I had to eat my words today. I had earlier declared that I would not be stopping at another Pilot station for gas but sometimes you’ve got to do what you’ve got to do. We had about a half a tank which is when we like to start looking for a station. The only thing ahead was a Pilot. We decided to pull in a and assess it. If we could get in and out easily, we’d stop there but if it looked like the station we had gone to earlier when we blocked traffic the answer was no. Guess our surprise when not only did we realize we could get in easily but they had two dedicated RV lanes. Easy peasy. A few minutes later we had a full tank and were on the road again.

To get to the town of Interior you have to go right through Badlands National Park. The road was curvy, winding, bumpy and oh my gosh, what next! We were able to use our American the Beautiful pass for entry. At first glimpse, the Badlands were awesome, majestic, otherworldly, mind-blowing.

After we drove through the park we drove into Interior – did we miss it, population 94 – to get to the Badlands/White River KOA. Check-in was accomplished quickly and then we were led to our campsite. That always makes it so much easier than having to ride around trying to locate a site. As soon as we got parked, I went out to do my part of getting the car detached. Yep, the battery was dead. It hadn’t been started in 48 hours so dead it was. This is not the first time it has happened. Jerry thinks something may be wrong with the electrical system and plans to get it checked out when we return home. Meanwhile, we won’t go that long without starting it.

One of the neighbors came over and jumped the car and we left it running while we continued to set up. It was terribly hot and we were both dripping wet with sweat when we got everything done.

Jerry wanted to go for a ride to recharge the batteries and I had wanted to stop at the Ben Reifel Visitor Center to get the lay of the land for tomorrow plus we needed some basic groceries so off we went.
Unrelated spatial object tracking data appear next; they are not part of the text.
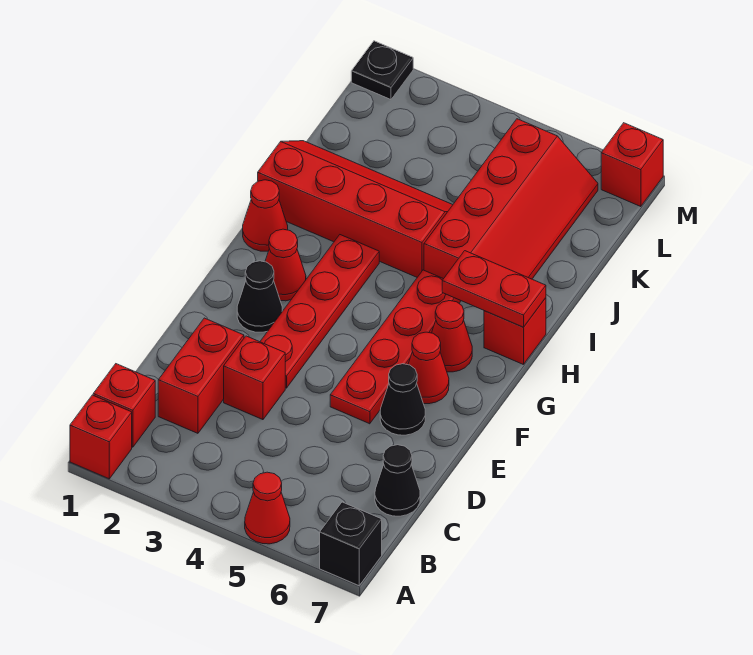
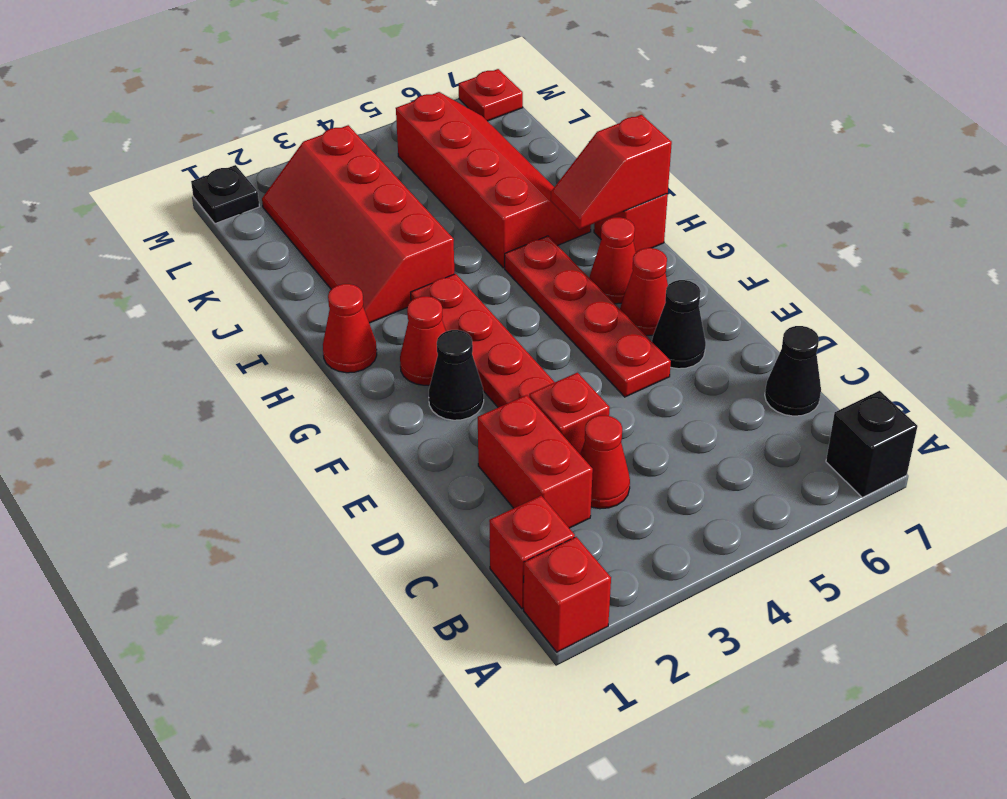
red 1x1 cone [245,472,290,544] -> red 1x1 cone moved to [580,415,630,509]
red 1x2 plate [442,251,546,327] -> red 1x2 slope [551,115,672,229]
red 2x4 slope [258,141,452,277] -> red 2x4 slope turned to [262,125,454,323]
red 1x1 brick [601,123,663,207] -> red 1x1 plate [459,69,523,121]

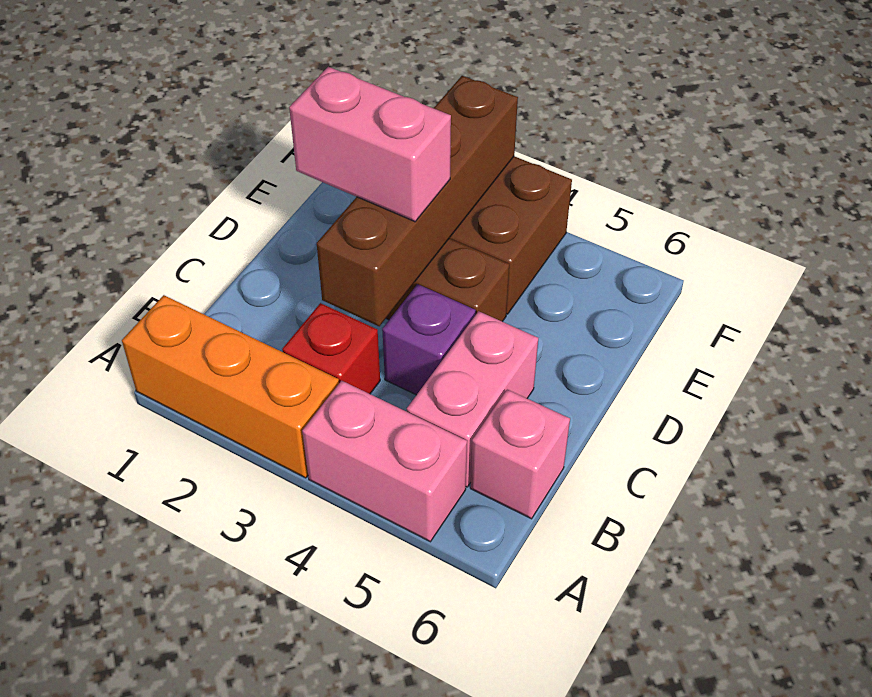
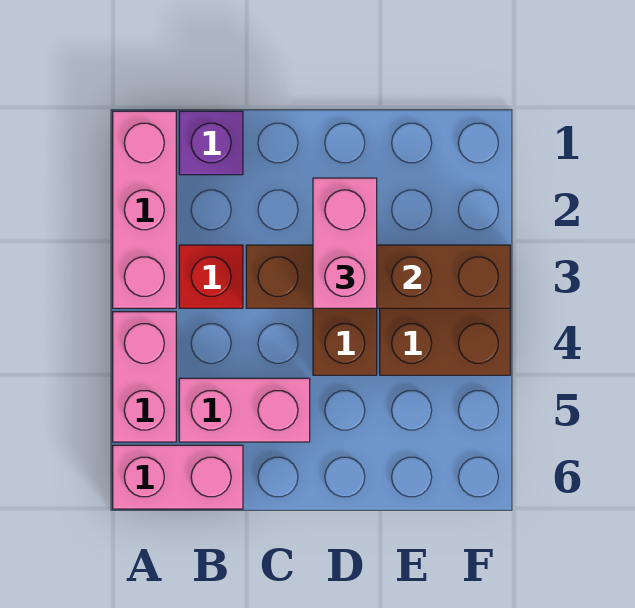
orange 1x3 brick [122,295,339,478] -> pink 1x3 brick [113,111,176,308]
pink 1x1 brick [470,389,570,519] -> pink 1x2 brick [113,445,243,509]
purple 1x1 brick [382,284,476,395] -> purple 1x1 brick moved to [179,111,243,175]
Since we both needed to go into the Visitor’s Center we skipped that. We couldn’t leave the car running in the parking lot with no one in it and both of us needed to go into the center. We rode on to Wall, SD.

Like everyone, I had heard so much about Wall Drug and I accepted that it was a kitschy, tourist trap so was not surprised when we finally got there. By the way, it didn’t take long. The speed limit on I-90 is 80, quite a bit faster than we were going in the RV and quite a difference from NC. Wall Drug seems to be several stores all connected with most anything you might need or want. We wandered around briefly but didn’t spend much time there as our serious stop was the grocery store. We actually found a small store in Wall and were able to get everything we needed. It always makes me feel proud when I go in a store and see a jar of Mt. Olive pickles made in Mt. Olive, NC which is not far from our home. It’s a little bit of home while we are so far away and I always look for them in the store.

While we were on the way to Wall, I had my computer, my iPhone and my iPad. I needed to pay some bills and like we were told yesterday there is no Internet at the campground and no cell service so I took care of that while Jerry zoomed down the highway.

The guy that jumped our car told us that there was another camper from NC so when we returned we put wings out to thaw and walked around the campground looking for an NC license plate. We found it but no one was there. We were told two things about the campground. One, no cell service and the other, mosquitoes were abundant! Our walk was cut short as the mosquitoes and bugs were flying around like jet planes. We returned to the coach, had our dinner and settled our plans for the next day. Hopefully, we will be up early and out hiking before it gets too hot.